• [PROVIDED DATA]
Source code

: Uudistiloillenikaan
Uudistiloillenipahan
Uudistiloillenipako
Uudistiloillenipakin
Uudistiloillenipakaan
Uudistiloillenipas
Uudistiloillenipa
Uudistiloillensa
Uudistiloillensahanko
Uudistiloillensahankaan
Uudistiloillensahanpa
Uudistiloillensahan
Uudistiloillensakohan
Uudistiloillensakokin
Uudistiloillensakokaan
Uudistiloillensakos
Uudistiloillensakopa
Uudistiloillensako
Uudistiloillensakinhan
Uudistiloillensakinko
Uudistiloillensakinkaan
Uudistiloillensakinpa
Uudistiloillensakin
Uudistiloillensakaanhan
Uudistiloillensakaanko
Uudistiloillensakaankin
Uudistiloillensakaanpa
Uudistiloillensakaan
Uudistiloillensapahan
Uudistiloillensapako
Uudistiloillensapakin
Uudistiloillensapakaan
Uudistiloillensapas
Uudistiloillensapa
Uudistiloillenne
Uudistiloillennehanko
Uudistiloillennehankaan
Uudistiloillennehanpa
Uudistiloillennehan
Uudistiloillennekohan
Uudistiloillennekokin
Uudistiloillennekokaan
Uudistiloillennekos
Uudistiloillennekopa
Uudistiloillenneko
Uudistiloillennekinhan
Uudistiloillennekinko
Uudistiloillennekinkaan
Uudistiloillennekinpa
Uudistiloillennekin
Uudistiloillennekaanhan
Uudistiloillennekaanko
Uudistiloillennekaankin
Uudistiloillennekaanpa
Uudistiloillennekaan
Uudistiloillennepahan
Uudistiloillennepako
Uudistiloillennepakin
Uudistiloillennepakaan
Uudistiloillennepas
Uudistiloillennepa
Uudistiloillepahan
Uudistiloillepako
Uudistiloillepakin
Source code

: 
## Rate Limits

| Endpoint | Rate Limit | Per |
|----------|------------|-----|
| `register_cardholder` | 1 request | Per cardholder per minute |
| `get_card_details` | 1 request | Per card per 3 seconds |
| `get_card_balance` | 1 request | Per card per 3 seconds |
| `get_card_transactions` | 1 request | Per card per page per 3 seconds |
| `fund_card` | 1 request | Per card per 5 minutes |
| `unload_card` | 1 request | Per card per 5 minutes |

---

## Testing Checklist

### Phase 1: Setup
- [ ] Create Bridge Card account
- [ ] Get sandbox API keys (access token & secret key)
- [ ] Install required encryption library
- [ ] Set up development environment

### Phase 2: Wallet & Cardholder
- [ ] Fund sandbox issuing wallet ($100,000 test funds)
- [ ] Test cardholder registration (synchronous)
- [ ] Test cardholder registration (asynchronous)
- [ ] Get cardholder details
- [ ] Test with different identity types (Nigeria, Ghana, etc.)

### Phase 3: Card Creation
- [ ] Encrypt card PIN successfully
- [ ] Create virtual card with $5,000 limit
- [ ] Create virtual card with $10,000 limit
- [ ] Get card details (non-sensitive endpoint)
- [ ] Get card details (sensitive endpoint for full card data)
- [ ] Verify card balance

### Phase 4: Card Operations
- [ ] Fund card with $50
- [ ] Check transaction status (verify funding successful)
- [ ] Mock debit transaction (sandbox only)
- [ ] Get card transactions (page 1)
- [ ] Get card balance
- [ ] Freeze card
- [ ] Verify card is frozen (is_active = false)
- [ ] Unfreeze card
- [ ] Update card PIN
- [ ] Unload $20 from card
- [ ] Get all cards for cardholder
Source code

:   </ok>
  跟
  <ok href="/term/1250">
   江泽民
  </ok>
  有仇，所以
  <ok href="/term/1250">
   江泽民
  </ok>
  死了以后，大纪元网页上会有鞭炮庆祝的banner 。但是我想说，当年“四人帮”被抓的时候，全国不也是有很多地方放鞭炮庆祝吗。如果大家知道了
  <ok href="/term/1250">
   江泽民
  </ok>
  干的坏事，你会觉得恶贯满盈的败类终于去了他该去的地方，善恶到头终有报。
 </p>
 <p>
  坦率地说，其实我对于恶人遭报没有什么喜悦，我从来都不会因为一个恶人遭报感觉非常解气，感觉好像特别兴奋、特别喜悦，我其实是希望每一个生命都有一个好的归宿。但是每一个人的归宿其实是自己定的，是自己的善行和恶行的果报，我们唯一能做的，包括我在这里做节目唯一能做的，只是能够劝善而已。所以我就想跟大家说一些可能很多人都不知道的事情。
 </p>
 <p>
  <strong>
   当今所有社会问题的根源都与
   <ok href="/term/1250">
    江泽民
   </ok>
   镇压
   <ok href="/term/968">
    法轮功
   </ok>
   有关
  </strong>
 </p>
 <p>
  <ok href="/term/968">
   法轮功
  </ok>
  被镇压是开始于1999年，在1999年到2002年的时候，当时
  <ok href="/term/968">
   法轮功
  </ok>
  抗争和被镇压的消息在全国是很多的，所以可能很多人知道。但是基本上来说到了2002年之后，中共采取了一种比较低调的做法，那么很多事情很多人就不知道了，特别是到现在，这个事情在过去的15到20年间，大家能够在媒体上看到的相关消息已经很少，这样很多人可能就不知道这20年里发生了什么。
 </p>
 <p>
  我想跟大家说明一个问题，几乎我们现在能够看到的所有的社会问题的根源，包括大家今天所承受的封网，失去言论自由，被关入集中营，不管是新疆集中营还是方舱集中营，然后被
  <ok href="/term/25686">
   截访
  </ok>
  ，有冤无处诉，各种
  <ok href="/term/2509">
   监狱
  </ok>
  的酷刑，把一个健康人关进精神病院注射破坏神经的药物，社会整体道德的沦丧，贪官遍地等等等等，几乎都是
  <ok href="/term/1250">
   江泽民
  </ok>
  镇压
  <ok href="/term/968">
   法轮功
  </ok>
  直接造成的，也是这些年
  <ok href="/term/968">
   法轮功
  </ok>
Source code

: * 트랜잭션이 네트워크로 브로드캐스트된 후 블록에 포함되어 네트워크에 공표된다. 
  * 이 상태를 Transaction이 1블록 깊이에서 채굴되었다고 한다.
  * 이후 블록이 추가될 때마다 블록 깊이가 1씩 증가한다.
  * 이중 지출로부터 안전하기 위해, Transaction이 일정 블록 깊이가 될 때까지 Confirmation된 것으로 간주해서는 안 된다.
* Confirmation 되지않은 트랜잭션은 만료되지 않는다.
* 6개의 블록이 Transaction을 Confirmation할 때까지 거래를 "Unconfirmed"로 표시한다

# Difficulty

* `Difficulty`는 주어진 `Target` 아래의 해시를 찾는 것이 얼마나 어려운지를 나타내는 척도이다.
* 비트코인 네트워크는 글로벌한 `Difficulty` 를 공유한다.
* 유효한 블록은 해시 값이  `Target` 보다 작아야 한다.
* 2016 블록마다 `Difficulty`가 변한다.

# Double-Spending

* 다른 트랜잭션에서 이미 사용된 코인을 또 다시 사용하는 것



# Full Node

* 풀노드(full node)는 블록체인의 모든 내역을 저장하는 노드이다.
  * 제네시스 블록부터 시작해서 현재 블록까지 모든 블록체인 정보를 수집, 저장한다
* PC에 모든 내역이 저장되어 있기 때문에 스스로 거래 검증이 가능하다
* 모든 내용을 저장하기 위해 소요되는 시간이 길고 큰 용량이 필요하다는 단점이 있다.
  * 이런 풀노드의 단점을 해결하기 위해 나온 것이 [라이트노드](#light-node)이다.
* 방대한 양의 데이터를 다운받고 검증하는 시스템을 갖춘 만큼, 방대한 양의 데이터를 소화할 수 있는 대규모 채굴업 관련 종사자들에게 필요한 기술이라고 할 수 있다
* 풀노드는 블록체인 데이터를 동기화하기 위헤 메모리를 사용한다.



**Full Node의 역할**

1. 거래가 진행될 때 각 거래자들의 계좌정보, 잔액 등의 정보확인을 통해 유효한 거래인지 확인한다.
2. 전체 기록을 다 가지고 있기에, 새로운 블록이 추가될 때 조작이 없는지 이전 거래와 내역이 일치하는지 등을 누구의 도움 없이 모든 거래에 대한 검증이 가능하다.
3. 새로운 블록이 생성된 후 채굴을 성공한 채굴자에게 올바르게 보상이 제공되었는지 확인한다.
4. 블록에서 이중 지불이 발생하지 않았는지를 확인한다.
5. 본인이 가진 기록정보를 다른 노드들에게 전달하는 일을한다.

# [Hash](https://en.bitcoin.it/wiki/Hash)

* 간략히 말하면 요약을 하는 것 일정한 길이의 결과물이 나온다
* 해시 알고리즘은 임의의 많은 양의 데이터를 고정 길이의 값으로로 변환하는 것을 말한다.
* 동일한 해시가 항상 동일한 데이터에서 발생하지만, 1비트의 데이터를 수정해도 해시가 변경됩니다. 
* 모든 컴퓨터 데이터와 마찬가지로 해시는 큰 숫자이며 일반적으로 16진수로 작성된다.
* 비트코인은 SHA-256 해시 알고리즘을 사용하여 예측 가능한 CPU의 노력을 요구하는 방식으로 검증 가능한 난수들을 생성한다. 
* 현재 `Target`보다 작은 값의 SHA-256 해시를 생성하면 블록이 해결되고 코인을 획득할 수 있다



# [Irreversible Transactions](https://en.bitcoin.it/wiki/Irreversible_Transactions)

• [WHAT IS EXPECTED]
When you reach the line holding "- [ ] Create virtual card with $10,000 limit" in the records above, begin reproducing exactly, stop after the line holding "- [ ] Verify card is", and output nothing else.

• [ANSWER BOX]
- [ ] Create virtual card with $10,000 limit
- [ ] Get card details (non-sensitive endpoint)
- [ ] Get card details (sensitive endpoint for full card data)
- [ ] Verify card balance

### Phase 4: Card Operations
- [ ] Fund card with $50
- [ ] Check transaction status (verify funding successful)
- [ ] Mock debit transaction (sandbox only)
- [ ] Get card transactions (page 1)
- [ ] Get card balance
- [ ] Freeze card
- [ ] Verify card is frozen (is_active = false)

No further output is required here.